↓↓↓
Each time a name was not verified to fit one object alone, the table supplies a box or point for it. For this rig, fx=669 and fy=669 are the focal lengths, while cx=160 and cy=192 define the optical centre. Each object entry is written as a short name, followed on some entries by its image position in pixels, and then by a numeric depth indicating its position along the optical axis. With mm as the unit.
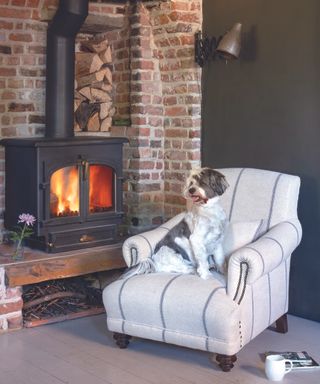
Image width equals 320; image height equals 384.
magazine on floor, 3295
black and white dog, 3469
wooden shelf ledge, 3912
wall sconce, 4223
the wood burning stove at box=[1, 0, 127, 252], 4082
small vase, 4004
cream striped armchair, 3227
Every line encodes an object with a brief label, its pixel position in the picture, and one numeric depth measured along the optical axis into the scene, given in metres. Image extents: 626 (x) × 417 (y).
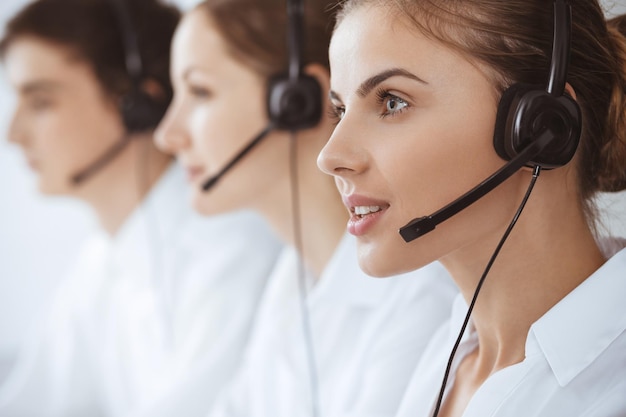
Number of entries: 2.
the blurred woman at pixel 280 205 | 1.47
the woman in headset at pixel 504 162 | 1.22
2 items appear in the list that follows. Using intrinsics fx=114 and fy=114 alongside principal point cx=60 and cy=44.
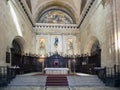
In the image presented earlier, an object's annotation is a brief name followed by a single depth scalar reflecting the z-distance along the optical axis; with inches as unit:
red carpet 269.6
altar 386.2
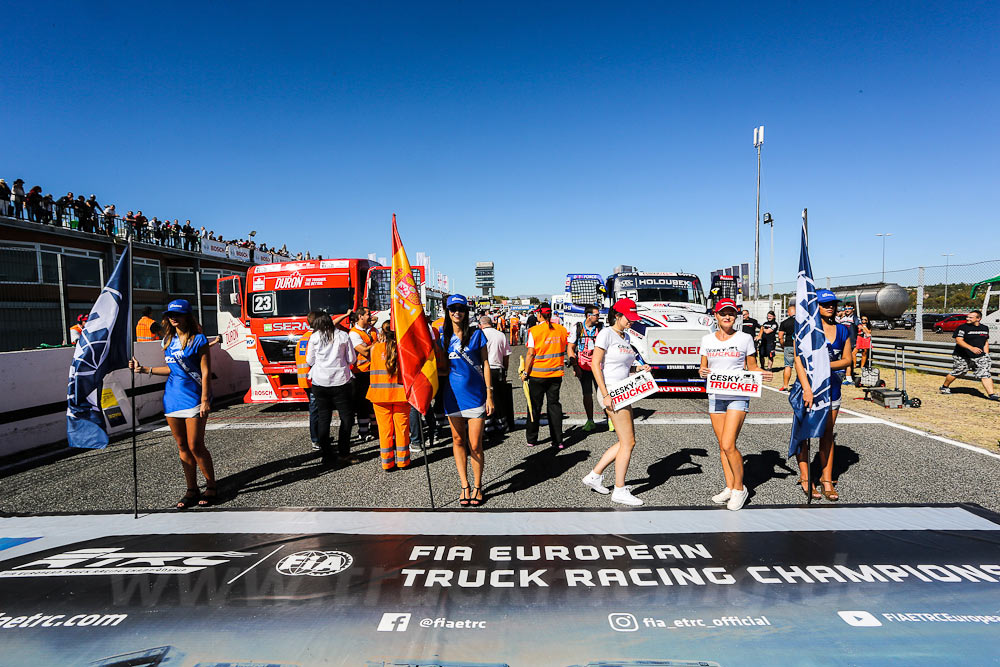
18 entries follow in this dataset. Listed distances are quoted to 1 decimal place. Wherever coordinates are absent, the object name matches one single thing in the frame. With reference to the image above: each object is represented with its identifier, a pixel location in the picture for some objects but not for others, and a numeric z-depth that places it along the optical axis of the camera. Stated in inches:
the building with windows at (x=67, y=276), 419.5
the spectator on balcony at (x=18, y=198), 738.8
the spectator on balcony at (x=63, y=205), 804.0
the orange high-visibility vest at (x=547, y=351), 261.0
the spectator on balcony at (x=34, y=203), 756.6
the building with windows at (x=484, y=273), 4468.5
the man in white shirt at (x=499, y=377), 286.4
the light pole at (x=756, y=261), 1149.9
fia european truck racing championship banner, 91.0
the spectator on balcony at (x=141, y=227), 932.0
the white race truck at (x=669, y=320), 382.6
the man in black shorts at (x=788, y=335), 446.3
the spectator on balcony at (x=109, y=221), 890.3
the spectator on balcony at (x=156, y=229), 986.7
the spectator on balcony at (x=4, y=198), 722.8
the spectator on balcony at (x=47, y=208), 775.7
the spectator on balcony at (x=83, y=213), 842.8
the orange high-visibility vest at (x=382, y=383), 221.1
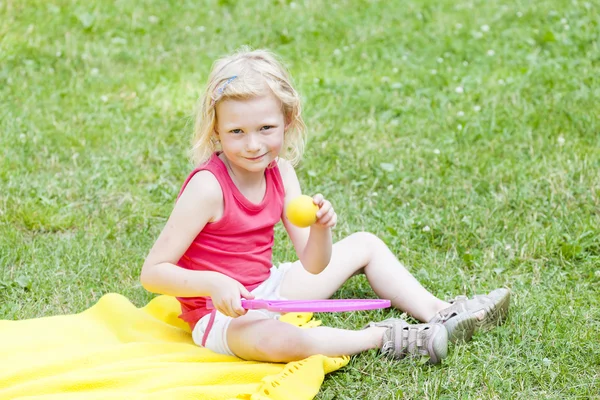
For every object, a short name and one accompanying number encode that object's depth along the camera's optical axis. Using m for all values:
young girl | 4.69
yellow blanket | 4.46
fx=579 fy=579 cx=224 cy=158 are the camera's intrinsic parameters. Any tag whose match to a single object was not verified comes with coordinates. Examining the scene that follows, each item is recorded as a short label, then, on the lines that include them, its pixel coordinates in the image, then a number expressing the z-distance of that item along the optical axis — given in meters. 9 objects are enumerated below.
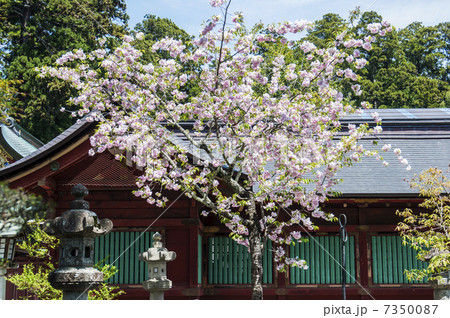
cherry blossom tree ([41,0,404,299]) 8.90
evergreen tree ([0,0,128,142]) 27.86
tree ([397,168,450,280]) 8.60
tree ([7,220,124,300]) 10.06
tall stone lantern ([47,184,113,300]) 6.63
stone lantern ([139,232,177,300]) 9.52
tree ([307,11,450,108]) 33.00
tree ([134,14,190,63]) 35.97
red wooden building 11.82
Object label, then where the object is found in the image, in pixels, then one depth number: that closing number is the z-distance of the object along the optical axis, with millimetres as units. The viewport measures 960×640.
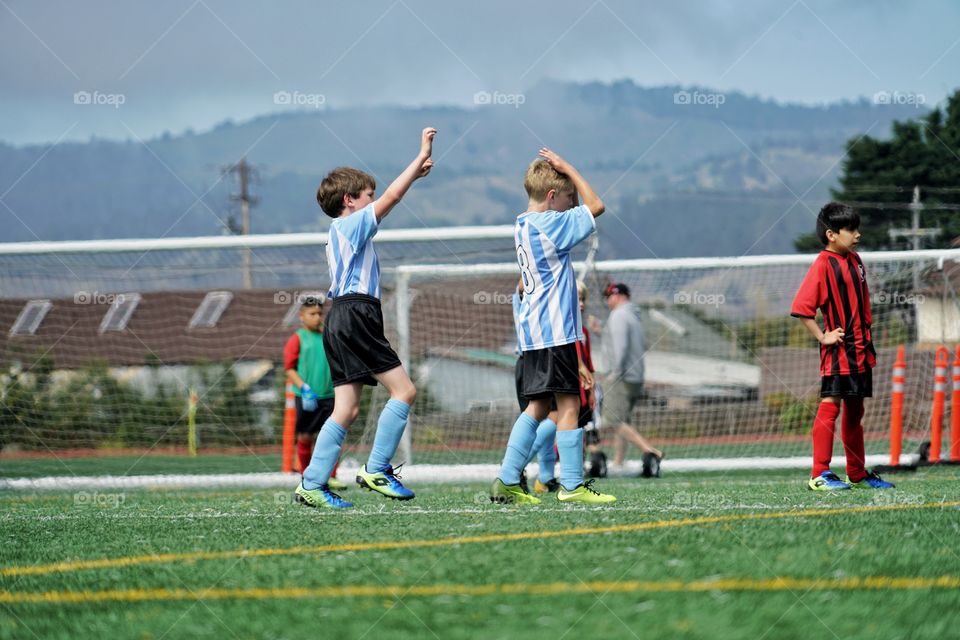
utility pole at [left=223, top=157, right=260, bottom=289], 61656
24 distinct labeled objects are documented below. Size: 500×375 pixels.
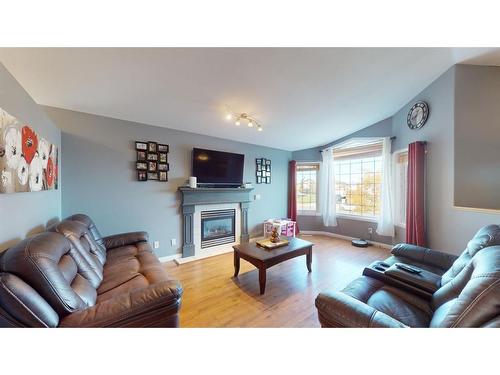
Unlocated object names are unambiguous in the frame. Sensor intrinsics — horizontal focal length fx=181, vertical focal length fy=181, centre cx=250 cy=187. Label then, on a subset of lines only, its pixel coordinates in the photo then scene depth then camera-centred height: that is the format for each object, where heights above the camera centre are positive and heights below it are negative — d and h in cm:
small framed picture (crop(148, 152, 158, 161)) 281 +46
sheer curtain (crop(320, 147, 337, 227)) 441 -8
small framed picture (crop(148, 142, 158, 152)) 279 +62
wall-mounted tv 325 +35
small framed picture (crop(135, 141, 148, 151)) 270 +61
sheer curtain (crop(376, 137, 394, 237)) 349 -15
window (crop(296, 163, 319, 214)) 481 -6
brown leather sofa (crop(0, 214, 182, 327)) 83 -63
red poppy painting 113 +21
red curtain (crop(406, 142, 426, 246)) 269 -15
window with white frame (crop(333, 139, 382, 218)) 386 +21
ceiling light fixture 271 +105
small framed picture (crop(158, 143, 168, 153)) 288 +61
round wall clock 274 +112
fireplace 337 -82
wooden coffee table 206 -84
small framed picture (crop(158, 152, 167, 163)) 290 +47
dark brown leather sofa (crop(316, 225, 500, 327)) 77 -68
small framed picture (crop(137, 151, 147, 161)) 273 +47
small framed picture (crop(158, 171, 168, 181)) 291 +16
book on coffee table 238 -79
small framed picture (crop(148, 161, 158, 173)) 281 +31
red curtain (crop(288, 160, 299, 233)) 470 -17
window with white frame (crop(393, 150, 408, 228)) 332 -1
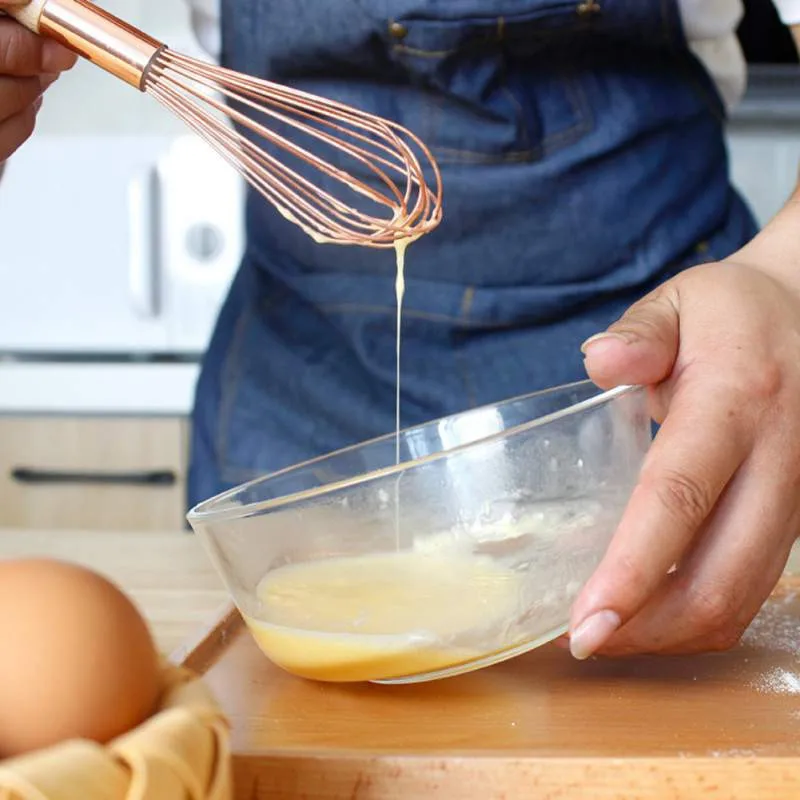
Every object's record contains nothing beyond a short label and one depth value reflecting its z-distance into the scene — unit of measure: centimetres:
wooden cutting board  43
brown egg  34
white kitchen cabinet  168
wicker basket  30
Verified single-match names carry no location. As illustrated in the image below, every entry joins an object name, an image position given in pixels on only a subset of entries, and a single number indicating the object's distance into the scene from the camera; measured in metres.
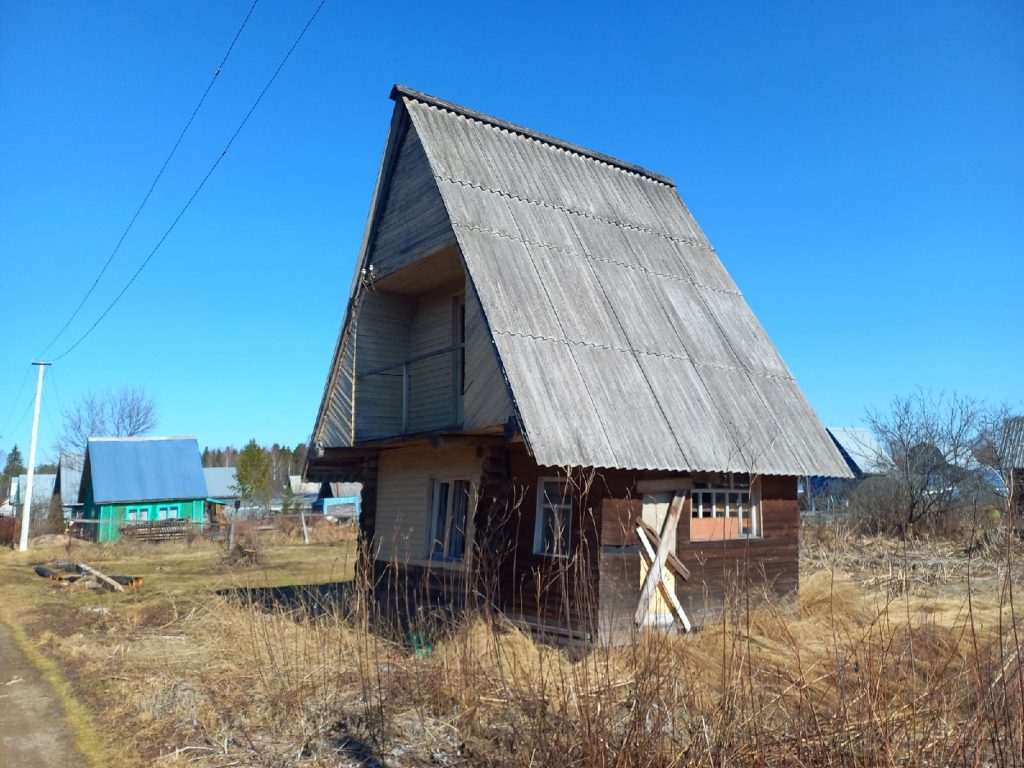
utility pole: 29.98
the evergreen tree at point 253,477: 47.88
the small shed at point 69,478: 46.51
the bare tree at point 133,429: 64.62
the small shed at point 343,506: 48.01
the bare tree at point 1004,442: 24.72
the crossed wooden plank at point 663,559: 9.64
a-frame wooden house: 9.50
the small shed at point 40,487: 54.04
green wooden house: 38.22
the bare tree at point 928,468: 23.00
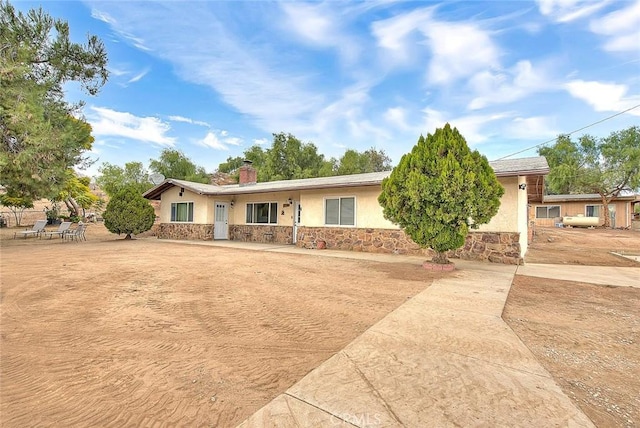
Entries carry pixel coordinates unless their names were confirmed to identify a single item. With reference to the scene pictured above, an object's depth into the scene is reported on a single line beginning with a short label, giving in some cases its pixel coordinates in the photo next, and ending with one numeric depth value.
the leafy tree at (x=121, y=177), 28.31
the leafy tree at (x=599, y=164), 24.39
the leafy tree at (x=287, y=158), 31.78
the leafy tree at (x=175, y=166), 31.95
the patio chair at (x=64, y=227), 14.23
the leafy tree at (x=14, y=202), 18.58
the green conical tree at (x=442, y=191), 6.57
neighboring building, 24.52
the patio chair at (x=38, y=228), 14.12
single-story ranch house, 8.38
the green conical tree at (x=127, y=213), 14.23
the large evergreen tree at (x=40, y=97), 9.51
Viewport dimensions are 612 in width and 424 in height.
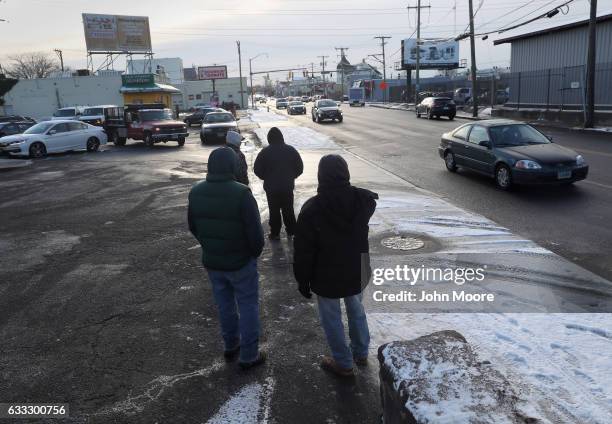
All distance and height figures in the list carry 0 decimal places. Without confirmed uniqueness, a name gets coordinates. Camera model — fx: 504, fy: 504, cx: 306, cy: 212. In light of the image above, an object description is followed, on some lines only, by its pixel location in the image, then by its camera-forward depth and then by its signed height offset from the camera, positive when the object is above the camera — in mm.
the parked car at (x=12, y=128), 27483 -51
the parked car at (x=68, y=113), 33831 +753
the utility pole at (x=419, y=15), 55156 +9775
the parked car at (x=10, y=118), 35250 +606
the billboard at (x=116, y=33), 53406 +9436
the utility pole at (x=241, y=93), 87138 +3635
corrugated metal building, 27156 +1921
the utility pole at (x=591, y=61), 22875 +1622
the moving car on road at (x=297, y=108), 52156 +395
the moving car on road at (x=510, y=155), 10492 -1196
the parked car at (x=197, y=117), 42234 +43
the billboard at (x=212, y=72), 87812 +7654
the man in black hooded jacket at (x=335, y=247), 3781 -1031
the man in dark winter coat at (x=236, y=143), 7582 -405
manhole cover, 7516 -2039
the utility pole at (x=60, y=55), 100312 +13459
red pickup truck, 25078 -308
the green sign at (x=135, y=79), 47938 +3859
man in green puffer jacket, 4098 -983
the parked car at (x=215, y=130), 26188 -701
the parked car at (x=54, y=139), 22141 -643
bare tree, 93625 +10673
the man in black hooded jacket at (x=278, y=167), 7676 -816
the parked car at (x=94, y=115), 31734 +470
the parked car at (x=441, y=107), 35031 -183
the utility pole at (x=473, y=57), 34741 +3155
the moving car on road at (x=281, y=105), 78138 +1253
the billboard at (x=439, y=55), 70062 +6883
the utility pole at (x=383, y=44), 96800 +12301
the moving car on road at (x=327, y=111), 35906 -64
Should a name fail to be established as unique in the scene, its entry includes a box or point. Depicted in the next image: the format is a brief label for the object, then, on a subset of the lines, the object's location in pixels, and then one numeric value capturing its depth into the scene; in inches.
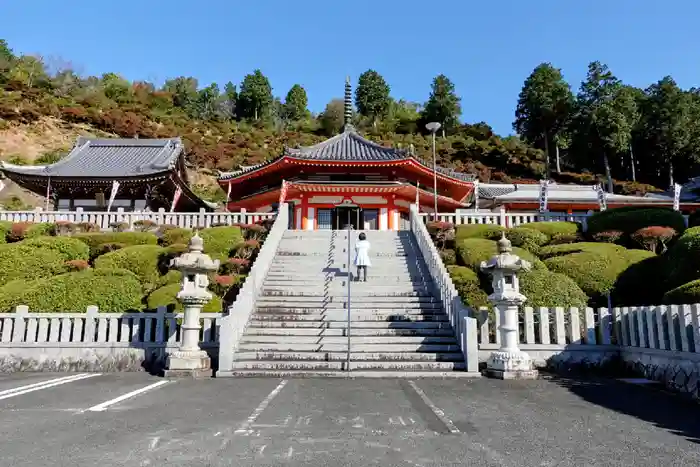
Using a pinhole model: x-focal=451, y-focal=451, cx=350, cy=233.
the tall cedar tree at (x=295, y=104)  3221.0
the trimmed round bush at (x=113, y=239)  602.2
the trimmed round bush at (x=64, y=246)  559.8
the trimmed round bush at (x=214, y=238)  606.2
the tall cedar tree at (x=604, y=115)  1811.0
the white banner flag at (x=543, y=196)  850.1
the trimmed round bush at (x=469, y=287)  459.5
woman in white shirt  515.2
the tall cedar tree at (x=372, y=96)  3061.0
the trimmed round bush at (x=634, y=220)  621.6
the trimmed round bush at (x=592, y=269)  488.9
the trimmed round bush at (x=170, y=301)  445.4
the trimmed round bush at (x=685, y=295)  338.3
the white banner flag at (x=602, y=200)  889.8
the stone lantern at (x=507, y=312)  346.9
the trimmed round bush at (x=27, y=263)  518.0
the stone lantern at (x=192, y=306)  354.9
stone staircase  365.7
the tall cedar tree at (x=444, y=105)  2876.5
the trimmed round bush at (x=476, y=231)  653.3
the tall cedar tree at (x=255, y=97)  3011.8
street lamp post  824.1
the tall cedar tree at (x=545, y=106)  2144.4
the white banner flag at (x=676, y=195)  907.2
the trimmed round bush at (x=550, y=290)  437.7
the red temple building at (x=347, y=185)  960.3
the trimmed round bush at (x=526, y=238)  616.5
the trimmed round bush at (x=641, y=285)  479.2
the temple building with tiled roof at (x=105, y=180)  986.7
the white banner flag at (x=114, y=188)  913.4
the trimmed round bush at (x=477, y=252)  551.0
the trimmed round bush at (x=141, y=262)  527.2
↑↑↑
=== WORK REQUEST ===
From the records above, transcribe only the stretch from the line with "cherry blossom tree ([41,0,404,299]) 8.90" through the line with "right=260, bottom=289], 61656", keeping both ends. Omit pictures.

=== RESULT BELOW ===
cherry blossom tree ([41,0,404,299]) 8.90
evergreen tree ([0,0,128,142]) 27.86
tree ([397,168,450,280]) 8.60
tree ([7,220,124,300]) 10.06
tall stone lantern ([47,184,113,300]) 6.63
stone lantern ([139,232,177,300]) 9.52
tree ([307,11,450,108]) 33.00
tree ([134,14,190,63]) 35.97
red wooden building 11.82
Object label, then where the object is found in the image, in pixels, then one depth number: that closing number is the z-distance of the object along the optical axis, with millimetres as units. The viewport measures 960×640.
utility pole at [left=223, top=157, right=260, bottom=289], 61656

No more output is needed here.